Conventional technology required a large amount of image data taken at various angles in order to increase recognition precision. In contrast, “angle-free object search technology” simulates changes in the three-dimensional appearance of objects, and precisely identifies the correlation between input images and reference images, making it possible to identify objects with only 1/10th of the number of images as with conventional technology.
This technology is used in services for foreign visitors to Japan. One example of this is “Kazashite Annai”. This service displays directions and detailed tourism information in the user's native language, simply by pointing their smartphone camera at signboards, buildings, products, and the like. Demonstration tests have confirmed commercially-viable performance.

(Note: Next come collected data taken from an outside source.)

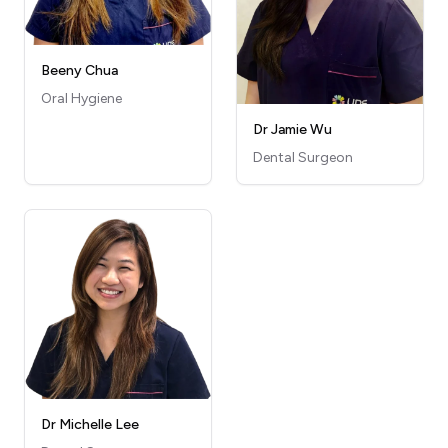
Beeny Chua
Oral Hygiene
Dr Jamie Wu
Dental Surgeon
Dr Michelle Lee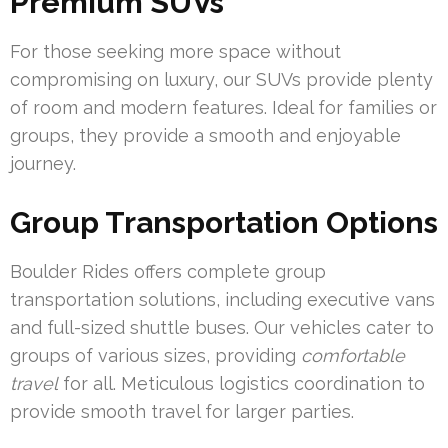
Premium SUVs
For those seeking more space without
compromising on luxury, our SUVs provide plenty
of room and modern features. Ideal for families or
groups, they provide a smooth and enjoyable
journey.
Group Transportation Options
Boulder Rides offers complete group
transportation solutions, including executive vans
and full-sized shuttle buses. Our vehicles cater to
groups of various sizes, providing
comfortable
travel
for all. Meticulous logistics coordination to
provide smooth travel for larger parties.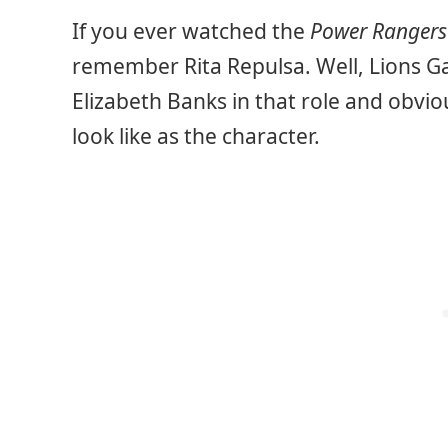
If you ever watched the
Power Rangers
remember Rita Repulsa. Well, Lions Ga
Elizabeth Banks in that role and obvio
look like as the character.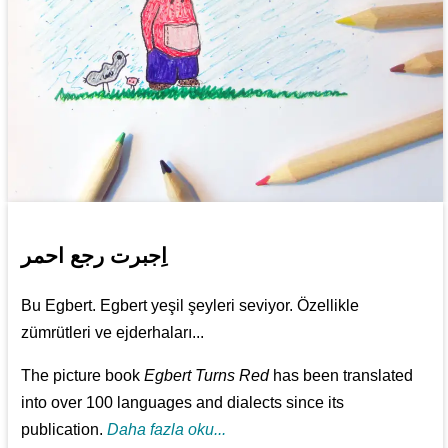
اِجبرت رجع احمر
Bu Egbert. Egbert yeşil şeyleri seviyor. Özellikle
zümrütleri ve ejderhaları...
The picture book
Egbert Turns Red
has been translated
into over 100 languages and dialects since its
publication.
Daha fazla oku...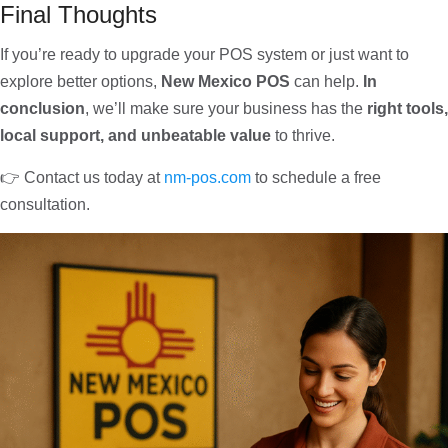
Final Thoughts
If you’re ready to upgrade your POS system or just want to
explore better options,
New Mexico POS
can help.
In
conclusion
, we’ll make sure your business has the
right tools,
local support, and unbeatable value
to thrive.
👉 Contact us today at
nm-pos.com
to schedule a free
consultation.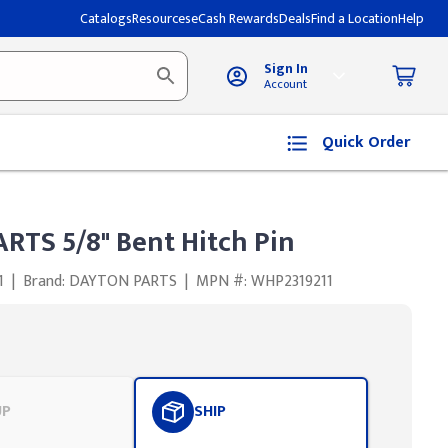
Catalogs
Resources
eCash Rewards
Deals
Find a Location
Help
Sign In
Account
Quick Order
RTS 5/8" Bent Hitch Pin
1
|
Brand: DAYTON PARTS
|
MPN #: WHP2319211
UP
SHIP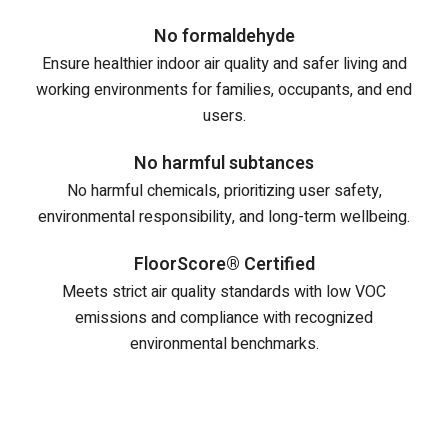
No formaldehyde
Ensure healthier indoor air quality and safer living and
working environments for families, occupants, and end
users.
No harmful subtances
No harmful chemicals, prioritizing user safety,
environmental responsibility, and long-term wellbeing.
FloorScore® Certified
Meets strict air quality standards with low VOC
emissions and compliance with recognized
environmental benchmarks.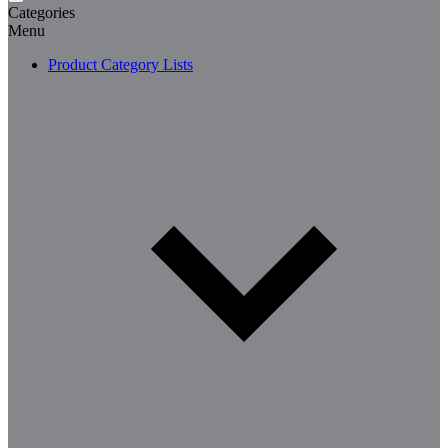
Categories
Menu
Product Category Lists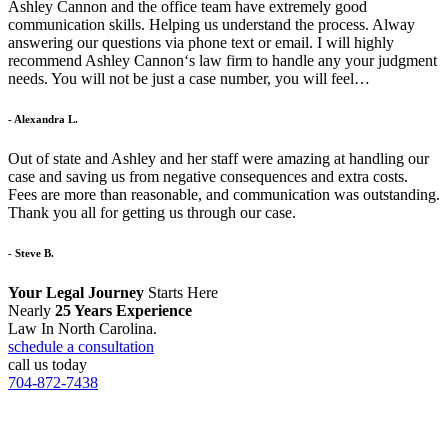
Ashley Cannon and the office team have extremely good
communication skills. Helping us understand the process. Alway
answering our questions via phone text or email. I will highly
recommend Ashley Cannon‘s law firm to handle any your judgment
needs. You will not be just a case number, you will feel…
- Alexandra L.
Out of state and Ashley and her staff were amazing at handling our
case and saving us from negative consequences and extra costs.
Fees are more than reasonable, and communication was outstanding.
Thank you all for getting us through our case.
- Steve B.
Your Legal Journey
Starts Here
Nearly
25 Years Experience
Law In North Carolina.
schedule a consultation
call us today
704-872-7438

In the future, if the range of application can be expanded to recognize various products, this technology will be used for labor-saving and automation of cash register work, as well as efficient sorting and inventory management.
NTT has developed “spatio-temporal multidimensional collective data analysis technology” that predicts the movement of people and objects from a variety of data using AI. Currently, in collaboration with NTT DOCOMO, NTT is studying the commercialization of “near-future population prediction”, which predicts the number of people in certain areas of Japan at present and several hours in the future using mobile spatial statistics data.
This technology is intended to model latent structures from the time-series data on the population of each space of a grid, then learn and predict the fluctuation patterns of the latent structural model to predict the current population and population several hours in the future on grid spaces measuring 250 m – 500 m. This technology is being considered for introduction to “on-demand buses” and car-sharing, which operate by predicting traffic demand. There are also attempts being made to develop this technology in order to relieve congestion and traffic jams in urban areas. Specifically, NTT is working on a simulation environment using information on the flow of people and vehicles, and searching for guidance measures to avoid traffic problems, and presenting those results to guide groups.
In the following section we introduce three issues in AI development and efforts being made to solve those issues.
The first matter at hand is training data. Generally when developing AI, it is necessary to prepare a large amount of training data. As the fields if application increase and subdivide, it is necessary to collect, aggregate and analyze data for each field of application, so cost increases dramatically.
Transfer learning is gaining attention as an approach to reduce training data. This is a method of adapting a model trained on one object to another. Using this method can improve accuracy even if the volume of sample data is limited.
The next issue for AI is “blackboxing AI”. Generally, AI learns from a huge volume of data in a mechanized manner in order to derive results, but it is difficult for humans to understand the learning process. If processing inside the AI is “blackboxed”, then it is difficult for users to trust the results.
“AI whiteboxing,” which shows the full process leading to output results, is necessary to solve this problem. In order to achieve this, in 2016 the Defense Advanced Research Projects Agency (DARPA) of the United States Department of Defense launched XAI, a research and development investment project to realize “explainable AI.”
Another requirement to realize advanced AI is high-performance hardware. Because it is necessary to both execute a large amount of calculations in complex combinations and execute them in parallel, the performance of general-purpose CPUs and GPUs used so far will not be able to keep up, or huge computing resources will be necessary. For this reason, we expect that in the future it will be important to develop frameworks and architectures specialized for AI computation.